* **GOAL**
Retype every line of the records below word for word, omitting the pictures.

Dataset items:
-----

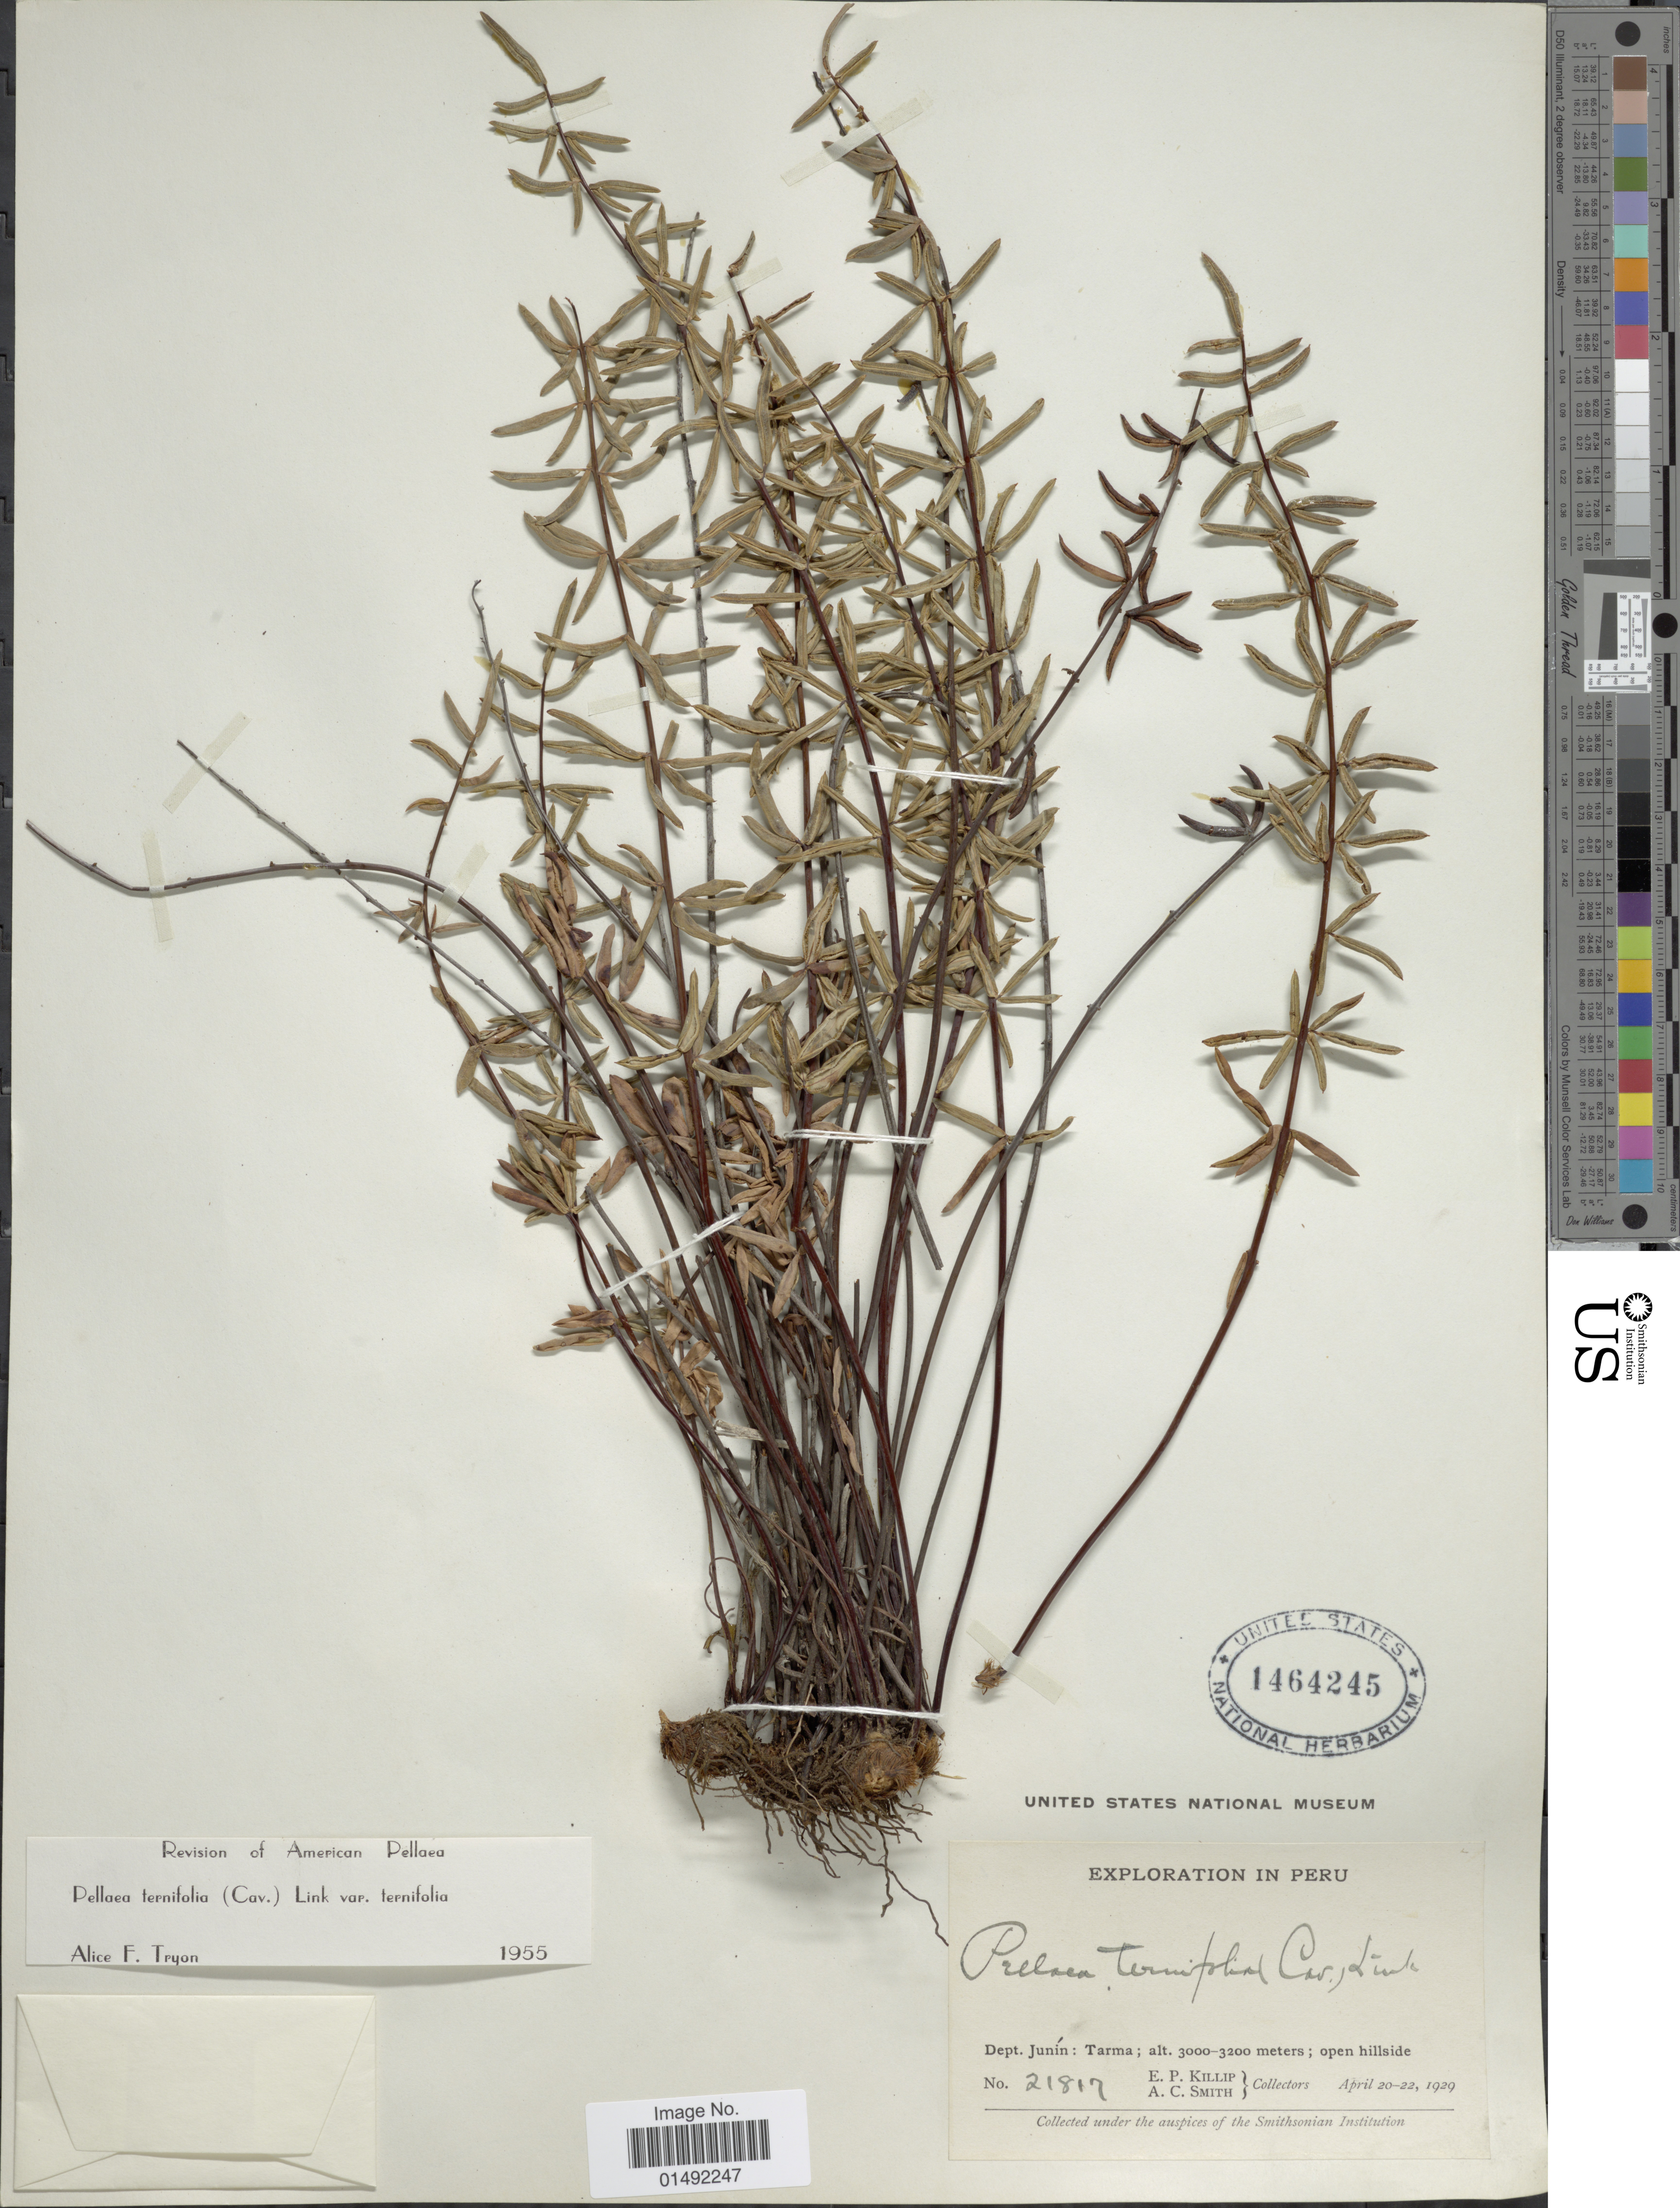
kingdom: Plantae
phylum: Tracheophyta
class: Polypodiopsida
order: Polypodiales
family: Pteridaceae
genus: Pellaea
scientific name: Pellaea ternifolia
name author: (Cav.) Link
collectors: E. P. Killip & A. C. Smith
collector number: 21817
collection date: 1929-04-20/1929-04-22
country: Peru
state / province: Junín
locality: Dept. Junín: Tarma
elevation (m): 3000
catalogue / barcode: US 1464245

-----

* **OUTPUT FOR THIS EXERCISE**
kingdom: Plantae
phylum: Tracheophyta
class: Polypodiopsida
order: Polypodiales
family: Pteridaceae
genus: Pellaea
scientific name: Pellaea ternifolia
name author: (Cav.) Link
collectors: E. P. Killip & A. C. Smith
collector number: 21817
collection date: 1929-04-20/1929-04-22
country: Peru
state / province: Junín
locality: Dept. Junín: Tarma
elevation (m): 3000
catalogue / barcode: US 1464245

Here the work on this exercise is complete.